Il me parle du combat de ces hommes contre les forces du Dolpo, combat fantastique de Drutop Sanguié Yéshi contre les démons de la montagne de cristal. Il me parle de leurs pouvoirs magiques, de leur sagesse. Leur renommée grandit, le nombre de leurs disciples augmenta. Autour des premiers ermitages, quelques cellules furent construites, puis quelques maisons, un monastère. Un hameau naquit, quelques champs, un village. Venus pour apprendre, les premiers fidèles donnèrent vie à ces montagnes, bien assez vastes pour que ne soit pas troublé le recueillement des saints hommes dont ils cherchaient la présence. Dans les dernières lueurs du jour, nous imaginons le reste : cette terre aride ne parvint bientôt plus à subvenir aux besoins d'une population grandissante. Ces Tibétains, qui ont toujours été de grands voyageurs, comprirent la position stratégique du Dolpo, situé entre les grands lacs salés du Tibet, au nord, et les vallées fertiles du piémont himalayen , au sud. Grâce aux yaks, le troc, vital, du sel des grands lacs et du grain des vallées commença. Le commerce transhimalayen naquit. Le Dolpo s'enrichit. De grands monastères furent construits. De grands lamas, des artistes réputés s'installèrent. Pour protéger cette nouvelle richesse, on érigea des remparts, des forteresses et des tours de guet, comme à Tinkiu ou à Shimène.
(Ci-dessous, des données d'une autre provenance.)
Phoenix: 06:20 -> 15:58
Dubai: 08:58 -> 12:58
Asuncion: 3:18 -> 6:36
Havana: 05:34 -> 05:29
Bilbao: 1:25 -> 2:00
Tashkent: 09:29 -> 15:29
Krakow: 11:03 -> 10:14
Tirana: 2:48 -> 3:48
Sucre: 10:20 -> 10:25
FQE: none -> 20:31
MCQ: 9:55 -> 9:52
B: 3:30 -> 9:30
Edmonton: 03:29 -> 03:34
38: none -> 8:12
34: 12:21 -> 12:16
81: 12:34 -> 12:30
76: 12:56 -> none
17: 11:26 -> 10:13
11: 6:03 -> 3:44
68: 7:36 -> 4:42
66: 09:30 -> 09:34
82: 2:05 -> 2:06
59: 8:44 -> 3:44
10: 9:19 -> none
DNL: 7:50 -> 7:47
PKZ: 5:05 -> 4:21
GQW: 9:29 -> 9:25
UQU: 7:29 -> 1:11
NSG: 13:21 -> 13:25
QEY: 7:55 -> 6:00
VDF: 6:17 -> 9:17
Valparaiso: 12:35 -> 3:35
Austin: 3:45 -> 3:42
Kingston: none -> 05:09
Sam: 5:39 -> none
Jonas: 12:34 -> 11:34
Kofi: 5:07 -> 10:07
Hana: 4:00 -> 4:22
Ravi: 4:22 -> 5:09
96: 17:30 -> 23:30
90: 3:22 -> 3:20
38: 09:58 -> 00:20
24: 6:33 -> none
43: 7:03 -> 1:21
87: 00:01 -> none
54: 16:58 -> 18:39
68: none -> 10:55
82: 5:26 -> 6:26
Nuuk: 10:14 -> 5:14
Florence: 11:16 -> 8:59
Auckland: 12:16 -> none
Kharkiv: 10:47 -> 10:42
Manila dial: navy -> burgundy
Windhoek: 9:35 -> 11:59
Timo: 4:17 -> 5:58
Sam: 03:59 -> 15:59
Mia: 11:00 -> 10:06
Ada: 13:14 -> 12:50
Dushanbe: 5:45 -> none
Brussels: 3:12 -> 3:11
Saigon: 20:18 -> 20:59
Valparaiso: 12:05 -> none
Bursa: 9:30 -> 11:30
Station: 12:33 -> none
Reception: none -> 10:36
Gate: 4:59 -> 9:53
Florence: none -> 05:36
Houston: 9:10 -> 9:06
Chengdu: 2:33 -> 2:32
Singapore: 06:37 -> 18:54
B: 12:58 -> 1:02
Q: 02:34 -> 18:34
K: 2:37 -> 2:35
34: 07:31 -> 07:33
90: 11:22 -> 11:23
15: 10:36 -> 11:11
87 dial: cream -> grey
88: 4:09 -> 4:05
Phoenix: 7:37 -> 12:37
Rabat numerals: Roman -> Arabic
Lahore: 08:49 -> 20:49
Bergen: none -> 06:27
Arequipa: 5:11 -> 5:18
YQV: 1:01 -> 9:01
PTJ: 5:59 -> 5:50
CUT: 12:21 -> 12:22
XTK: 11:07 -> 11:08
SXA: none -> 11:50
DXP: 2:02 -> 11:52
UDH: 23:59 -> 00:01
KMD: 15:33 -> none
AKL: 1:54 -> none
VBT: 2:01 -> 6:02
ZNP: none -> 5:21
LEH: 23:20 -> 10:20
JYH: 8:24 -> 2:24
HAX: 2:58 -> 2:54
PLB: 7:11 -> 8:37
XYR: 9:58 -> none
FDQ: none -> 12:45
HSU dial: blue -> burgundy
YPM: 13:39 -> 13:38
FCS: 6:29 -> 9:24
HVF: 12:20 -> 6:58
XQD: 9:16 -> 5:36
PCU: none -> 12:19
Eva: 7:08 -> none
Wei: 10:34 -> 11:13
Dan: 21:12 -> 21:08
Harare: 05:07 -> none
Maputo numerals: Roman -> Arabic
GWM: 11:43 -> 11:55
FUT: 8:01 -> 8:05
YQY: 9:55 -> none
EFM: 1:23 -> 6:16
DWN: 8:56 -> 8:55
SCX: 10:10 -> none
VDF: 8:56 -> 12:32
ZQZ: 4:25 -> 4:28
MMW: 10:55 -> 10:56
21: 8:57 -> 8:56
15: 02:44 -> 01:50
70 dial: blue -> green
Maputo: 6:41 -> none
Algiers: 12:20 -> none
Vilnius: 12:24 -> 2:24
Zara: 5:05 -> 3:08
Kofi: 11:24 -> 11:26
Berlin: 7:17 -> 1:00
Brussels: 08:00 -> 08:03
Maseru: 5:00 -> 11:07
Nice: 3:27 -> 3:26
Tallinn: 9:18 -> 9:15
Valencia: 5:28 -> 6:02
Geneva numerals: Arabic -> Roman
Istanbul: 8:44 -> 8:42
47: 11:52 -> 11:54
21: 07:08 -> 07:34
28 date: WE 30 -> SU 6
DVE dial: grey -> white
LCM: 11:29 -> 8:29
Soudain, le commerce, les villages, l'acharnement des hommes à cultiver ces terres, à vivre ici malgré le froid, la solitude, la pauvreté, tout s'expliquait : la vie avait pris racine dans le désir d'ascèse, l'abstinence des tout premiers anachorètes."

p116 à 118



3 commentaires:

yannick a dit…

Oui un livre passionnant écrit par un homme passionné au parcours atypique. Il vient d'en sortir un dernier.

Dimitri a dit…

Au milieu de deserts de pierres de cette région se trouvent des oasis dans lesquels rien n'est superflux , tout est conçu pour la vie - Chaque plante mise en terre reçoit une attention particulière et les canaux d'irrigation suivants les "rues" des villages pour se ramifier dans quelques champs ténus sont beau de complexités et d'ingéniosités -
La vie prenant soin d'elle même est une vie belle -

Corinne a dit…

Merci, Yannick, je viens de me commander le dernier livre.